The 6b4 body armor is kind of controversial. Not as a protective, equipment but more about if it ever was present in Afghanistan. The short answer is - yes, it was present in Afghansitan. But you should not use it for reenactment. And the answer for this is longer and is explained in this article. If you want to learn more on Soviet equipment in Afghanistan, check out our book on that - Uniforms and history of the Soviet Airborne in Afghanistan. And in case you are really into Soviet weapons, we have something else to offer - Soviet Infantry Weapons of the Afghan War.
The adoption of 6b4
The 6b4 body armor vest was adopted at the same time as 6b3. While having a similar look (to a anyone who is not deeply invested in soviet body armors), these two were really different in many ways.

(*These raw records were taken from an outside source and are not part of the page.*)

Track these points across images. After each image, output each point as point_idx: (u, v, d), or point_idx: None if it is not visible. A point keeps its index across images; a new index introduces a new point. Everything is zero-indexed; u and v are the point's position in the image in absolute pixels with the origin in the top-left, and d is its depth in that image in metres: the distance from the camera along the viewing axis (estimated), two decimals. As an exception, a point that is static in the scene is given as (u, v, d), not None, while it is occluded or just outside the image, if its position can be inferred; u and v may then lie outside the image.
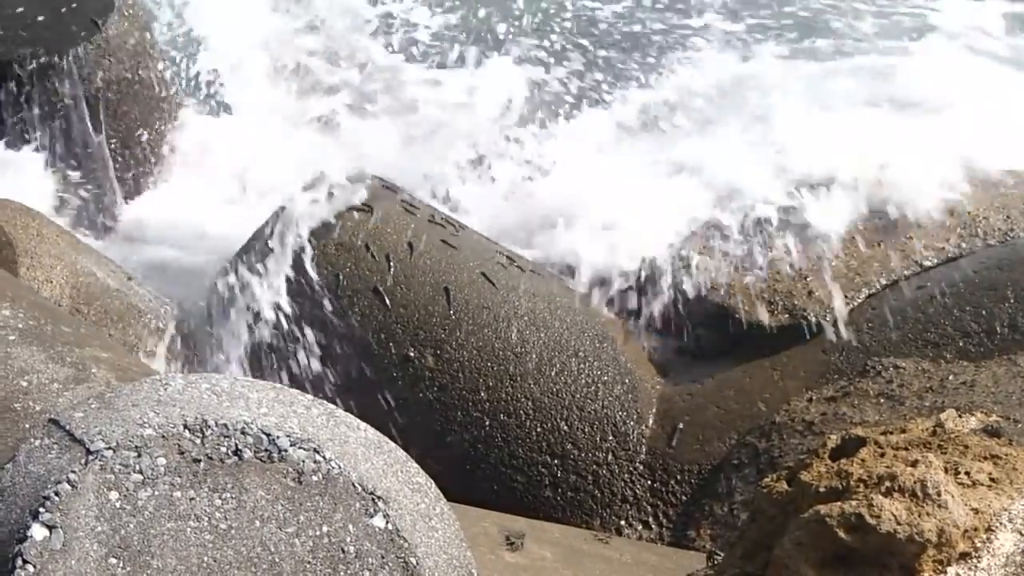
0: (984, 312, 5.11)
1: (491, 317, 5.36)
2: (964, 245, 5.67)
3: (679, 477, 5.27)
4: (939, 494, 2.57)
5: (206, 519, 2.39)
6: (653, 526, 5.22)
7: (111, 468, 2.38)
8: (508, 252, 5.93)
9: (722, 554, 3.98)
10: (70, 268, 5.64)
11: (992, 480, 2.74)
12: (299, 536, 2.43)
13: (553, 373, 5.33)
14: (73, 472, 2.36)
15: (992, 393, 4.71)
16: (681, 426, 5.37)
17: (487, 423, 5.22)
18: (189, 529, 2.37)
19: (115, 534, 2.32)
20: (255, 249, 5.68)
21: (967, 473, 2.74)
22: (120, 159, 7.40)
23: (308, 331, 5.39)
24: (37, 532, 2.29)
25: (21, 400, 3.43)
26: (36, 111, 7.01)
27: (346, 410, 2.85)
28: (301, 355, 5.42)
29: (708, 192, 6.32)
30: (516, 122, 8.13)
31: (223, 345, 5.84)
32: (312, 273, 5.40)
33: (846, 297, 5.53)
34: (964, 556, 2.58)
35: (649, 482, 5.29)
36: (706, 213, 6.14)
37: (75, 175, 7.25)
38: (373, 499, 2.53)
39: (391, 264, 5.40)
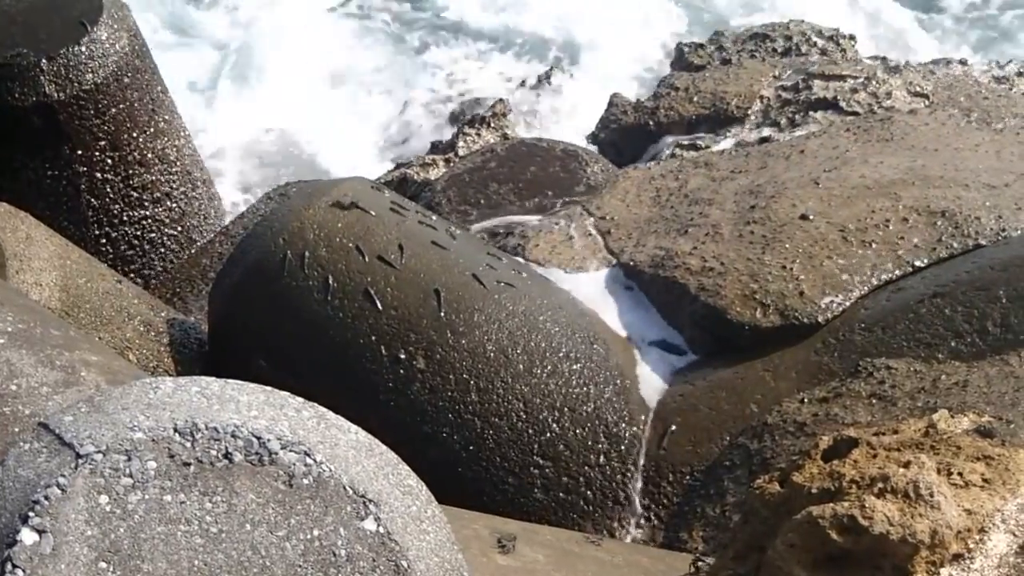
0: (976, 312, 5.11)
1: (482, 319, 5.35)
2: (956, 245, 5.67)
3: (671, 478, 5.27)
4: (932, 495, 2.57)
5: (196, 523, 2.38)
6: (645, 527, 5.22)
7: (101, 472, 2.37)
8: (499, 253, 5.93)
9: (706, 561, 3.98)
10: (59, 271, 5.62)
11: (985, 481, 2.74)
12: (290, 539, 2.42)
13: (544, 375, 5.32)
14: (63, 476, 2.35)
15: (984, 394, 4.72)
16: (673, 427, 5.38)
17: (478, 425, 5.21)
18: (179, 533, 2.36)
19: (105, 538, 2.31)
20: (246, 252, 5.68)
21: (960, 474, 2.74)
22: (109, 160, 7.40)
23: (299, 333, 5.39)
24: (27, 536, 2.28)
25: (10, 404, 3.43)
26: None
27: (336, 413, 2.84)
28: (291, 357, 5.41)
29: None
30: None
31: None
32: (303, 276, 5.38)
33: (838, 298, 5.53)
34: (957, 557, 2.58)
35: (641, 484, 5.29)
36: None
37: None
38: (364, 502, 2.53)
39: (381, 266, 5.39)
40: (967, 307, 5.16)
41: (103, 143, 7.32)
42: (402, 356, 5.27)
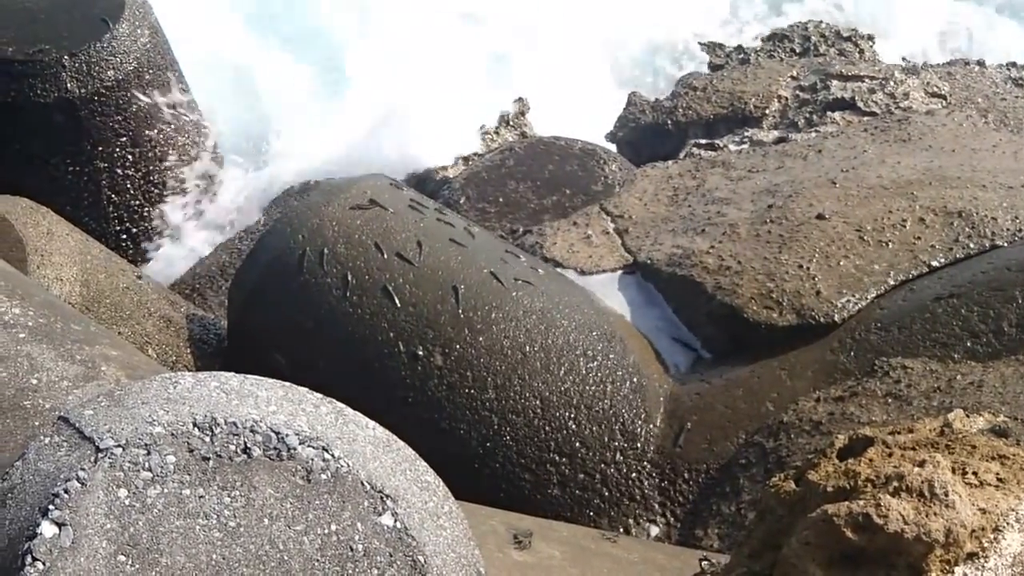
0: (992, 312, 5.11)
1: (500, 316, 5.36)
2: (972, 246, 5.67)
3: (687, 476, 5.28)
4: (946, 494, 2.58)
5: (215, 517, 2.39)
6: (661, 525, 5.23)
7: (120, 466, 2.39)
8: (517, 251, 5.94)
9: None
10: (80, 266, 5.65)
11: (999, 480, 2.74)
12: (308, 534, 2.44)
13: (561, 372, 5.33)
14: (83, 470, 2.37)
15: (1000, 393, 4.72)
16: (689, 425, 5.38)
17: (495, 422, 5.22)
18: (198, 527, 2.38)
19: (124, 531, 2.33)
20: (266, 249, 5.70)
21: (974, 473, 2.75)
22: (130, 156, 7.43)
23: (318, 330, 5.40)
24: (47, 529, 2.30)
25: (31, 398, 3.45)
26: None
27: (354, 408, 2.85)
28: (310, 353, 5.43)
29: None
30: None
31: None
32: (322, 273, 5.40)
33: (854, 297, 5.53)
34: (971, 556, 2.59)
35: (657, 481, 5.29)
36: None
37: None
38: (381, 497, 2.54)
39: (400, 263, 5.41)
40: (983, 307, 5.16)
41: (124, 139, 7.35)
42: (420, 353, 5.28)
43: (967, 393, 4.81)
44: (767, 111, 8.15)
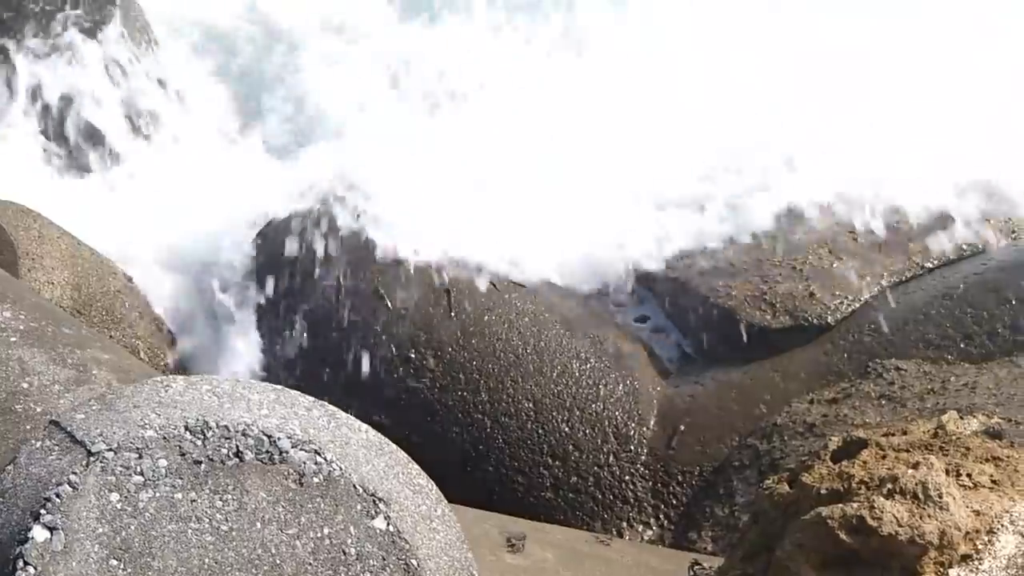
0: (986, 314, 5.11)
1: (492, 318, 5.35)
2: (966, 248, 5.67)
3: (680, 479, 5.27)
4: (940, 496, 2.57)
5: (207, 520, 2.38)
6: (654, 528, 5.22)
7: (112, 470, 2.38)
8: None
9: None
10: (71, 270, 5.64)
11: (993, 482, 2.73)
12: (300, 538, 2.43)
13: (554, 375, 5.33)
14: (74, 474, 2.36)
15: (994, 395, 4.71)
16: (682, 428, 5.38)
17: (488, 424, 5.22)
18: (190, 530, 2.37)
19: (116, 536, 2.32)
20: (259, 251, 5.70)
21: (968, 475, 2.74)
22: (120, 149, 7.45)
23: (310, 333, 5.40)
24: (38, 534, 2.29)
25: (22, 402, 3.43)
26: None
27: (347, 412, 2.85)
28: (302, 357, 5.42)
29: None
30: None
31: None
32: (315, 276, 5.40)
33: (848, 299, 5.53)
34: (965, 558, 2.58)
35: (650, 484, 5.29)
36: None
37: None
38: (374, 501, 2.53)
39: (393, 265, 5.40)
40: (977, 309, 5.16)
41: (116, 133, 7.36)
42: (412, 355, 5.28)
43: (961, 394, 4.81)
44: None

But first, let's talk about the similarities. Just like any previous (and some future) body armors, the internal part of 6b4 composed of a number of small titanium and boron carbide protection plates. The 6b4 had the biggest number of them out of all Soviet protection vests - 60 pieces, including one on each shoulder and four to protect pelvic area.
Apart from that, the pouches for equipment which were attached to the vest were similar to both 6b3 and 6b5. The 6b4 vest featured four magazine pouches, which could fit any of the Soviet AK or RPK magazines, it had four grenade pouches at the back, two utility pocuhes on each side and a traditional big pocket for tent (plash-palatka).
But the 6b4 body armor had its fare share of differences, compared to its predecessors and successors. Because it was so well packed with the hard plates, it did not have the soft yellow kevlar armor - just the plates. However, there was one massive improvement which balanced the chances. The 6b4 was the only Soviet Army body armor which had a damper to scatter the force from the incoming projectile. It was not unusual for the soldier to survive the hit only to get significant trauma from the hard armor plate.
All in all, this body armor turned out to be rather successful in terms of personal protection - it had the biggest protective surface and the dumpers to dissolve the hit. But this came at a cost - both for the user and for the industry. The 6b4 body armor turned out to be the most expensive vest out of all adopted in the Soviet Army - its was priced at almost two new Zaporozhets cars, just under 6000 roubles.
6b4 in Afghanistan
Dispite common misconception, the 6b4 body armor vest was, in fact, used in Afghanistan by the Soviet ground troops. The misconcestion comes from the fact that there are only a handful of documental historical photographs from the era, which show soldiers and officers wearing 6b4 vests.
This leads us into the situation, where it is unclear if 6b4 should ever be used for Soviet-Afghan War reenactment. Luckily, these vests are pretty rare and we will never see them being used in big numbers, simply because there aren't any for sale. So the situation does not change - 6b2 and 6b3 are still the only viable options for the reenactment of themed airsoft games.
In terms of its practical use, this particular vest was not well suited for dismounted operations in the mountained areas due to its weight. This might be one of the main reasons we see very little photos of the 6b4 being worn. Weighting between 13 and 17 kilograms (depending on modification) it was close to impossible to wear this body armor for long periods of time, while operating on foot.
The 6b4 body armor primary intended use for sentry duty, sapper work and close quarter firefights. In these cased, the weight would not matter too much and the person wearing the vest would have the maximum possible protection.